▶ **REQUIRED ACTION**
In the excerpt on Paul's background below, state whether each statement agrees with it, answering yes or no and quoting the deciding words: 1. Paul was born in Tarsus. 2. Paul studied directly under Hillel the Elder. 3. Hillel the Elder was nicknamed "the Babylonian."

Apologetic Methodology?

In this post, I want to examine some of the methods and apologetic approaches that Paul used in reaching his culture for the Gospel. There has been a lot of debate on the topic of apologetic methodology.  Which approach should we take in following Paul’s example? Presuppositional or Evidential? Many will quote one Pauline text and assert Paul favored one approach more than then the other. Sadly, this is not helpful at all. We need to look at various approaches Paul used before declaring there is only one approach to use in our present culture.

Paul’s Background

In this case, I have adapted much of this material from A Commentary on the Jewish Roots of Galatians (The Jewish Roots of the New Testament) by Joseph Shulam and Hilary Le Cornu. I have taken most of these points from their section called Paul: A Biography, pgs, 435-469.

Paul’s Background:

1.While it has been generally accepted that Paul had a Jewish name (i.e.,Saul), the scholarly consensus is that “Paul” represents a Roman and not a Jewish name. Paul states that he had been born into Roman citizenship (Acts 22:28). Roman citizenship was normally acquired either through inheritance (citizen-born) an en bloc grant, completion of military service, manumission, the granting of special (imperial) favor, or for financial considerations. The fact that non Jewish names are not clearly forbidden is evident from their widespread use, lack of criticism, of the practice of rabbinical literature, and the recognition that not all names are clearly Jewish or non-Jewish.

2. Paul was born in Tarsus, a city in Southwestern Asia Minor. There are several references to  Tarsus (cf. Acts 21:39; 22:3), and he is identified as “a man from Tarsus” (Acts 9:11).

3.He came from a family of Pharisees of the tribe of Benjamin. The tribe of Benjamin along with Judah, constituted the core of post exilic Judaism, is well documented. Saul and Mordechai were both Benjamites (cf.1 Sam.9:21; Est 2:5).

Paul’s Education

1. Paul studied under the famous teacher Gamaliel (Acts 22: 3), the grandson of Hillel.

2. Hillel the Elder was nicknamed “the Babylonian” because he was descended from a family of Babylon.

3. Beit Hillel ended up having three successors, Rabban Gamaliel, the Elder being the first Sage esteemed with the honorific title of Rabban—“our master.”

▶ **GIVEN INFORMATION**
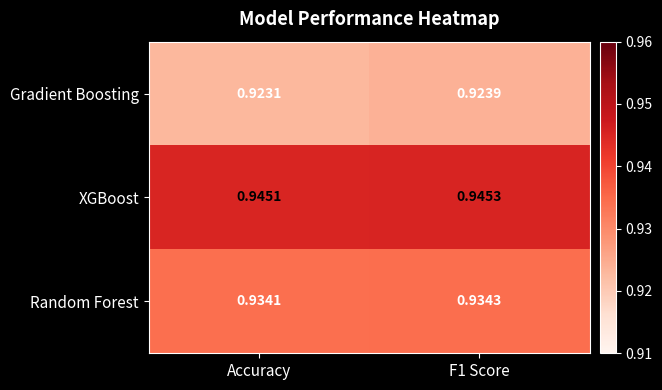

At which label is Gradient Boosting closest to 0?

Accuracy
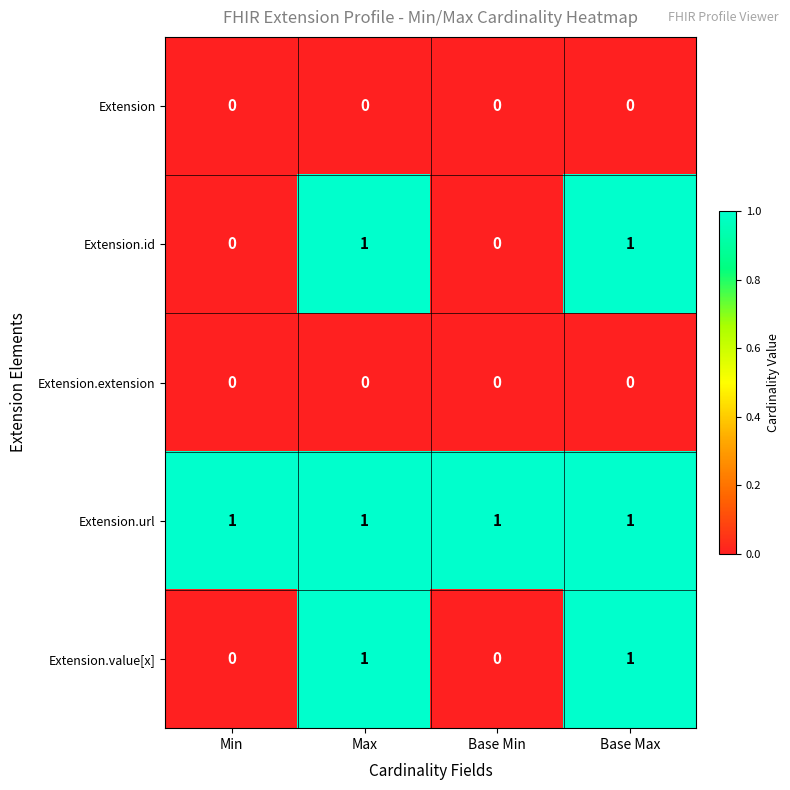

What is the total value across all series at Max?

3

▶ **WRITTEN RESPONSE**
1. Yes: "Paul was born in Tarsus, a city in Southwestern Asia Minor."
2. No: "Paul studied under the famous teacher Gamaliel (Acts 22: 3), the grandson of Hillel."
3. Yes: "Hillel the Elder was nicknamed “the Babylonian” because he was descended from a family of Babylon."